[quote]Steel Nation wrote:
[quote]Uncle Gabby wrote:
[quote]Steel Nation wrote:
[quote]honest_lifter wrote:
[quote]MartyMonster wrote:
[quote]honest_lifter wrote:
I don’t want my wife to have to work much (if at all) and to do that I need to live simpler. [/quote]
Why in Gods name, Why?
If my wife ever thought of not going out and earning a decent wage I’d go nuclear. If she earned way more than me, I’d be totally stoked, no problems. And if I told her I’d prefer her not to work and earn a wage…she’d geld me.
[/quote]
Good question.
I know that I can handle stress much more efficiently than most and if I can take more of a burden on me (specifically at the beginning) I know it will make her transition easier. She is uprooting her life to move in with me; meaning she will be away from her family and friends. That stress alone is enough, and I don’t want to burden her with more, until/unless she feels she can handle it.
Plus, we both do volunteer work in excess of 70 hours a month so I want her to focus her efforts on that to prevent her from getting burned out, which would only cause harm to our first year(s) of marriage; those being especially difficult (transition and such).[/quote]
This doesn’t make any sense to me. A SAHM still doesn’t have enough to keep herself busy unless there are multiple children at home full-time, so I don’t know what a childless woman is going to do with herself all day. ESPECIALLY one with no family or friends in the area.
People tend to flounder and look for something to fill the void when they don’t have a damn good reason to get up in the morning. Bored, lonely wives tend to fill that void in a very specific way. Not saying that this is what will happen, but this is how a lot of those stories start.[/quote]
I wouldn’t say that she will fuck around, but having a job, and therefore structure in one’s life is a great way to ward off depression, which she sounds like a candidate for, being separated from family and all. I’d say she’ll be more likely to get fat.[/quote]
Yeah I’m not saying she will either. I agree with you about the depression though, and depressed people try to find ways to comfort themselves. There are a lot of ways she could do that, but cheating is the first one that I think of when I think “depressed, lonely housewife.”
OP, I think the stress a job would cause her is better than the stress of NOT having a job. Otherwise, all of the tips given are solid and I can’t add anything else constructive.[/quote]
Those are good points.

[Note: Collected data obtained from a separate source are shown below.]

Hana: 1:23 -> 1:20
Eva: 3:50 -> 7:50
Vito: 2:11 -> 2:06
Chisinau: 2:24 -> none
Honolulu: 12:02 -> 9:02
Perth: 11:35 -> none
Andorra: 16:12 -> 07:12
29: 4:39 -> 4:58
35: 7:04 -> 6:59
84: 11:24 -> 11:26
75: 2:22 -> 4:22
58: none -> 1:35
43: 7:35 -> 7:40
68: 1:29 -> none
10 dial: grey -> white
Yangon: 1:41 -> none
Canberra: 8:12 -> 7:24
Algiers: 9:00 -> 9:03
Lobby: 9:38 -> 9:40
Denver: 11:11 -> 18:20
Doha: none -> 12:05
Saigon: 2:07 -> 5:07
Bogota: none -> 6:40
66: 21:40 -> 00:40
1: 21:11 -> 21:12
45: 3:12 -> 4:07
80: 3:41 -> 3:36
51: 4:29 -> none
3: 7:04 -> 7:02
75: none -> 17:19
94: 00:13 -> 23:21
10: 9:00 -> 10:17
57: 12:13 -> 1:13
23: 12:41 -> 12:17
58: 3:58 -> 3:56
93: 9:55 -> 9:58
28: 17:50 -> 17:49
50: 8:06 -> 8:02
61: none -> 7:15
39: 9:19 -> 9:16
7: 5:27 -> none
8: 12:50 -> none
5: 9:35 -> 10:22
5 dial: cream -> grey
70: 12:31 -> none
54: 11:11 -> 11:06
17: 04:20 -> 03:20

I may have not been clear earlier, but we both spend 70+ hours a month doing volunteer work. This would be in addition to caring for a household, which she has never done before. So she is going to have plenty of things to keep her busy, I just don’t want her to be TOO busy, especially if she is overwhelmed with the whole move and transition to a new life. If she wants to work, I am willing to let her obviously, because that means we won’t have to be as tight with money. BUT if she is overwhelmed and doesn’t want one, I don’t have to put us in a position to MAKE her (financially), if that makes sense.
I have never had cable before, I can’t see the value in it. In fact, in my first apartment, I didn’t even have internet. I am looking into phone plans that don’t contain data, as I never even thought about that as a “luxury” but it is a perfect place to trim off some serious expense. I guess that is how people view TV now too.